In this thesis, we focus on the development of new methods for spatial and temporal high resolution Synthetic Aperture Radar (SAR) image information mining. Starting from statistical models, we propose reliable models and robust methods for parameter estimation and evaluate statistical models on diverse classes of images. Based on the statistical models, information similarity measures are applied to SAR change detection both in the spatial and the wavelet domain. To evaluate their performance, a benchmark dataset is created by simulating changes, such as statistical changes in first, second, and higher order statistics, which resolves the problem of missing benchmark datasets for the comparison of various methods and allows a comprehensive evaluation of information similarity measures using both the synthetic dataset and real SAR data.
Based on the intrinsic characteristics of Very High Resolution (VHR) SAR images, two new feature extraction methods are developed. The first one represents a new approach for the structure description of high resolution SAR images, inspired by the well-known ratio edge detector. We apply brightness ratios in various directions of a local window in order to enhance the Bag-of-Words (BoW) feature extraction and to adapt a Weber local descriptor to SAR images. The second method is a simple yet efficient feature extraction method within the Bag-of-Words (BoW) framework. It has two main innovations. Firstly and most interestingly, this method does not need any local feature extraction; instead, it uses directly the pixel values from a local window as low level features. Secondly, in contrast to many unsupervised feature learning methods, a random dictionary is applied to feature space quantization. The advantage of a random dictionary is that it does not lead to a significant loss of classification accuracy yet the time-consuming process of dictionary learning is avoided. These two novel improvements over state-of-the-art methods significantly reduce both the computational effort and the memory requirements. Thus, our method is applicable and scalable to large databases. In parallel, we developed a new feature coding method, called incremental coding. Altogether, the new feature extractor and the incremental coding can achieve significantly better SAR image classification accuracies than state-of-the-art feature extractors and feature coding methods. In addition, several selectable parameters of the BoW method have been evaluated and reliable conclusions are given based on the evaluation. The BoW method has been extended to SAR Image Time Series (ITS) as well, resulting in a new Bag-of-Spatial-Temporal-Words (BoSTW) approach, which has shown a better performance than a simple sequential concatenation of extracted texture features.

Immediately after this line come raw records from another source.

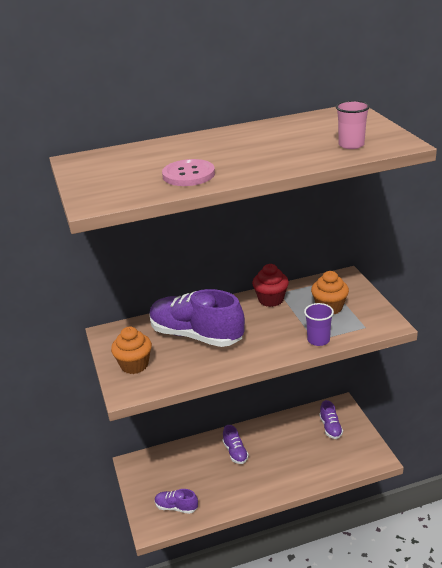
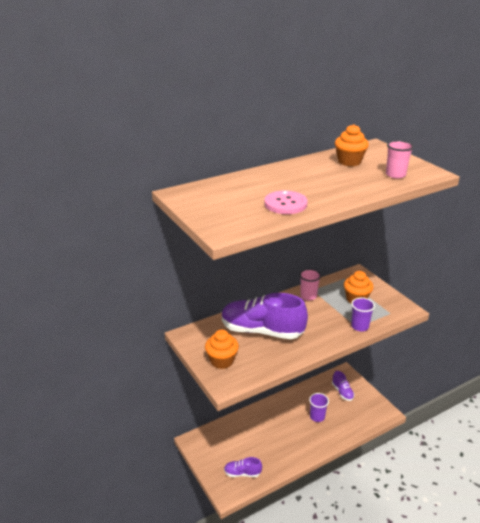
camera: 15 degrees left, 0 degrees up
(235, 452) = (275, 421): purple shoe -> none
(271, 300) = (308, 296): red cupcake -> pink cup
(288, 453) = (317, 416): none -> purple cup
(304, 129) = (349, 162): none -> orange cupcake

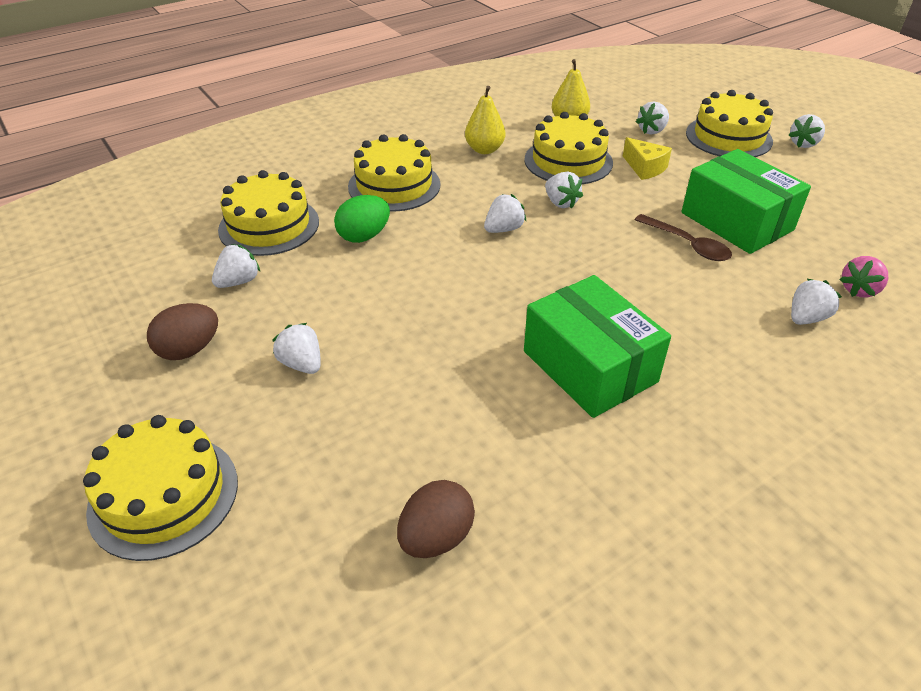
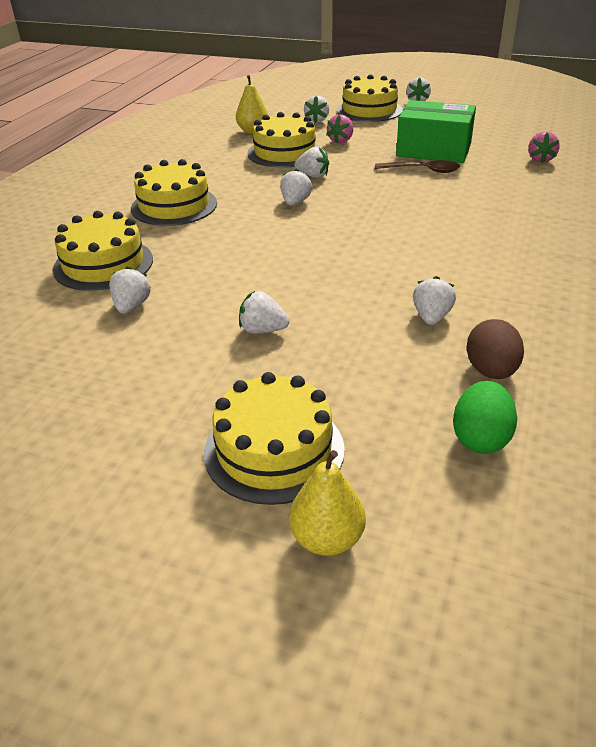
camera: 35 degrees left, 5 degrees down
(189, 350) = (155, 362): brown egg -> none
(364, 236) = (196, 242): green egg -> green egg (480, 438)
(484, 150) = (214, 164): yellow pear -> yellow pear (327, 539)
(589, 366) = (454, 250): green box -> none
(645, 168) = (341, 141): yellow cheese -> pink strawberry
(806, 318) = (533, 181): white strawberry -> white strawberry (431, 317)

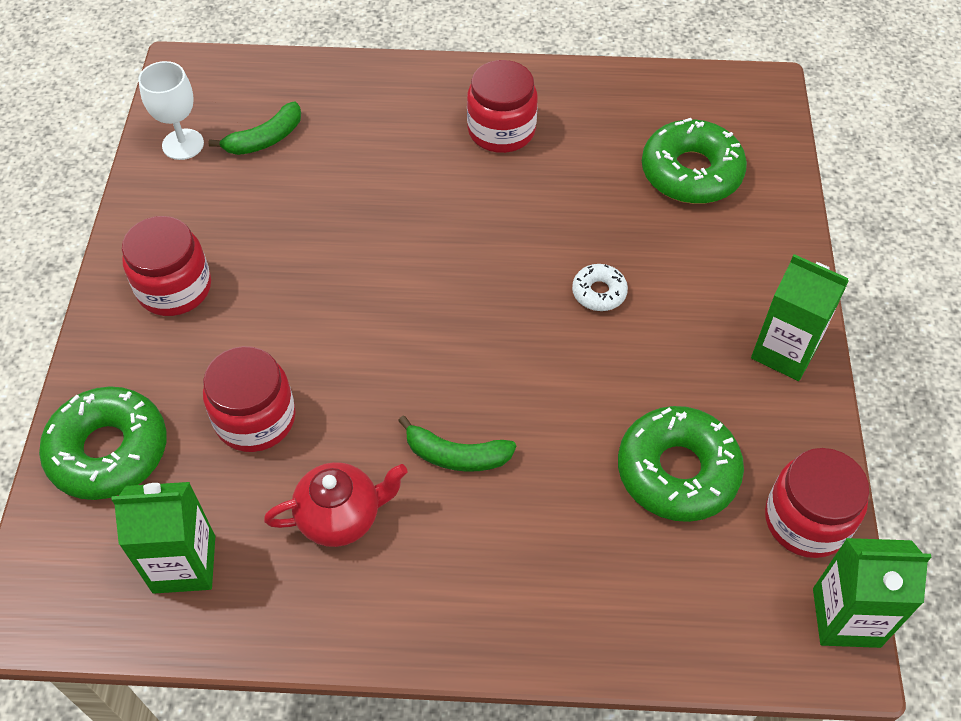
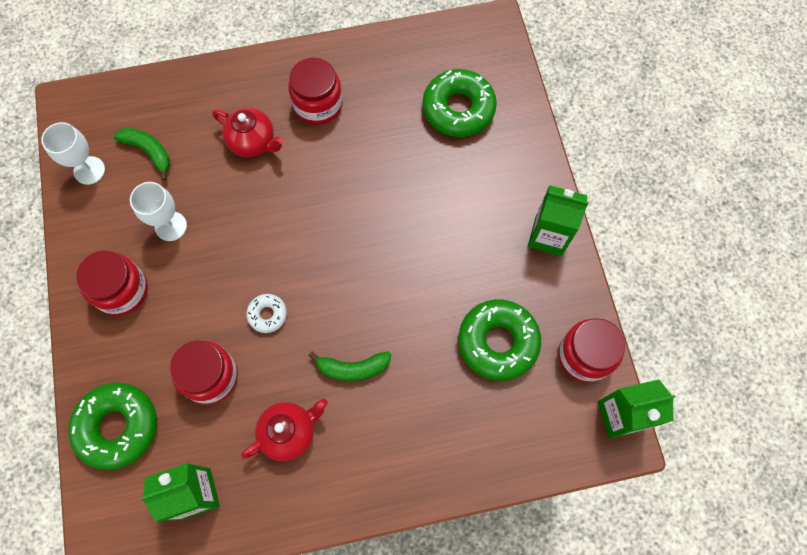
camera: 15 degrees left, 15 degrees up
(264, 228) = (171, 226): none -> white goblet
(265, 139) = (149, 152): green banana -> green banana turned 90 degrees counterclockwise
(402, 155) = (253, 142): none -> red teapot
(599, 292) = (417, 221): white donut -> white donut (267, 314)

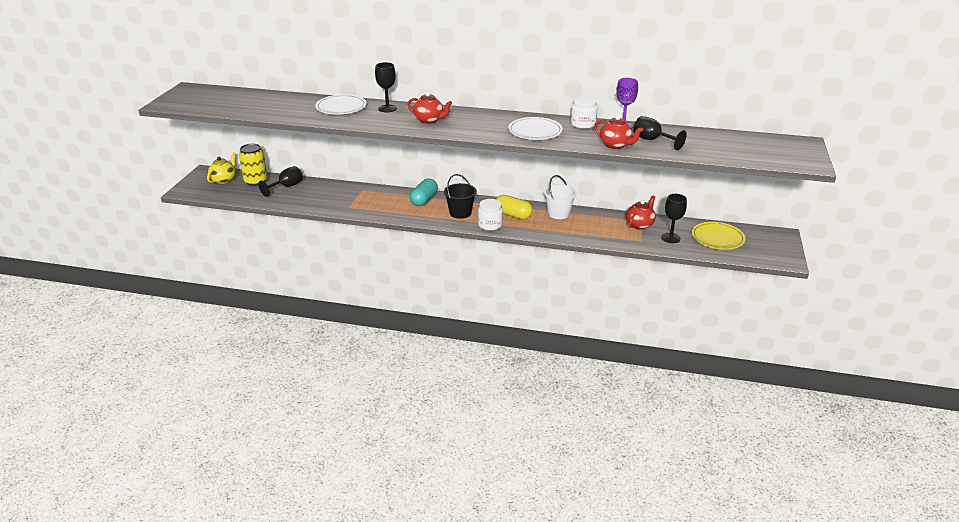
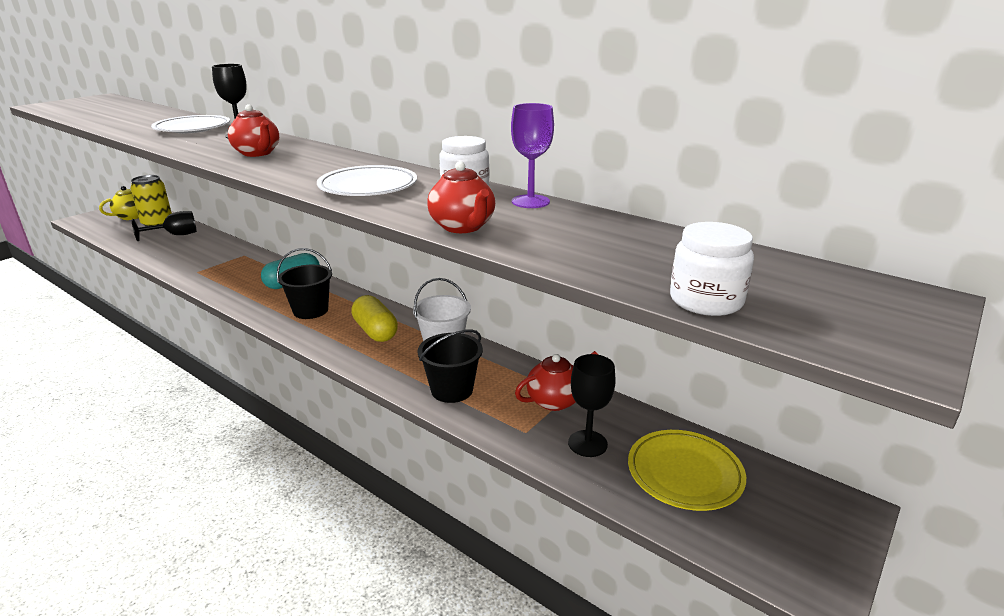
camera: 25 degrees right, 5 degrees down
(490, 225) = (323, 338): white jar -> white jar (706, 300)
(588, 232) = (452, 390): none -> black bucket
(652, 140) = (547, 231): black goblet -> none

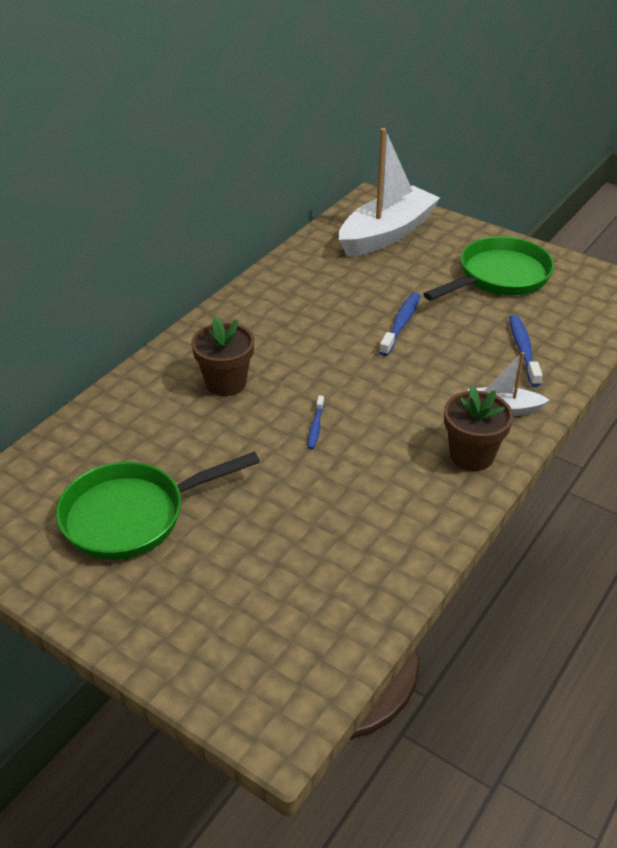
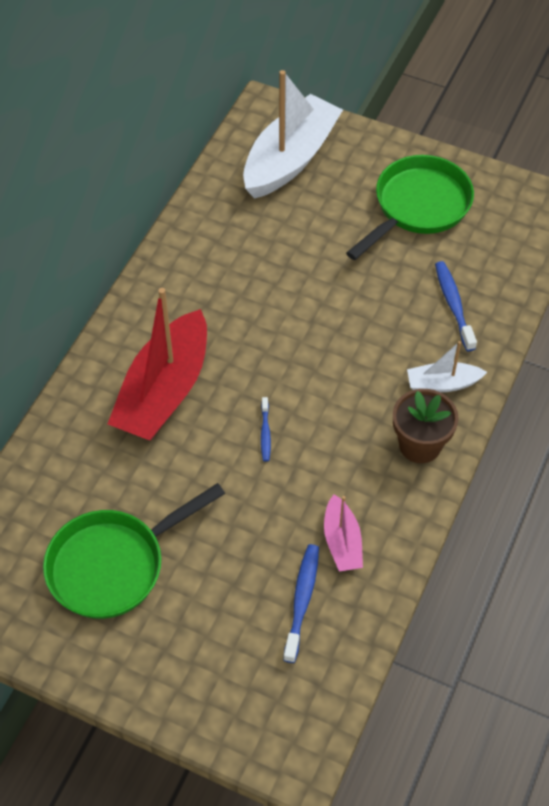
camera: 10 degrees left, 15 degrees up
(226, 383) = (164, 391): brown flower pot -> red boat
(374, 527) = (342, 541): none -> pink boat
(401, 324) = (326, 287): blue toothbrush -> blue toothbrush (302, 600)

In the last part of this thesis, a cascaded active learning approach relying on a coarse-to-fine strategy for spatial and temporal SAR image information mining is developed, which allows fast indexing and the discovery of hitherto hidden spatial and temporal patterns in multi-temporal SAR images. In this approach, a hierarchical image representation is adopted and each level is associated with a specific size of local image patches. Then, Support Vector Machine (SVM) active learning is applied to the image patches at each level to obtain fast and reliable classification results and to reduce the manual effort to label the image patches. Within this concept, two components for classifier training work alternately: Using the already labeled image patches and a sample selection which selects the most informative remaining patches for manual labeling. When moving to a new finer level of the cascade, all the negative patches of the previous level are disregarded and the learning at the new level focuses only on the remaining positive patches. In this way, the computational burden in annotating large datasets could be remarkably reduced while preserving the classification accuracy. In addition, we solved the problem of training sample propagation between levels by multiple instance learning. We compared our cascade active learning with conventional SVM active learning operating only at the finest level in terms of classification accuracy and computational cost. It turns out that cascade active learning does not only achieve higher accuracy but also reduces remarkably the computation time.
Finally, we propose a new visualization method for SAR ITS using a simple color animation of the sequence. Successive triples of SAR images are represented as a sequence of red/green/blue coded color images. This simple color representation can significantly highlight the content variation of an image sequence without distorting the information content, which greatly facilitates the visual image interpretation. Without any processing, we can easily observe many temporal patterns and any content variation becomes completely visible.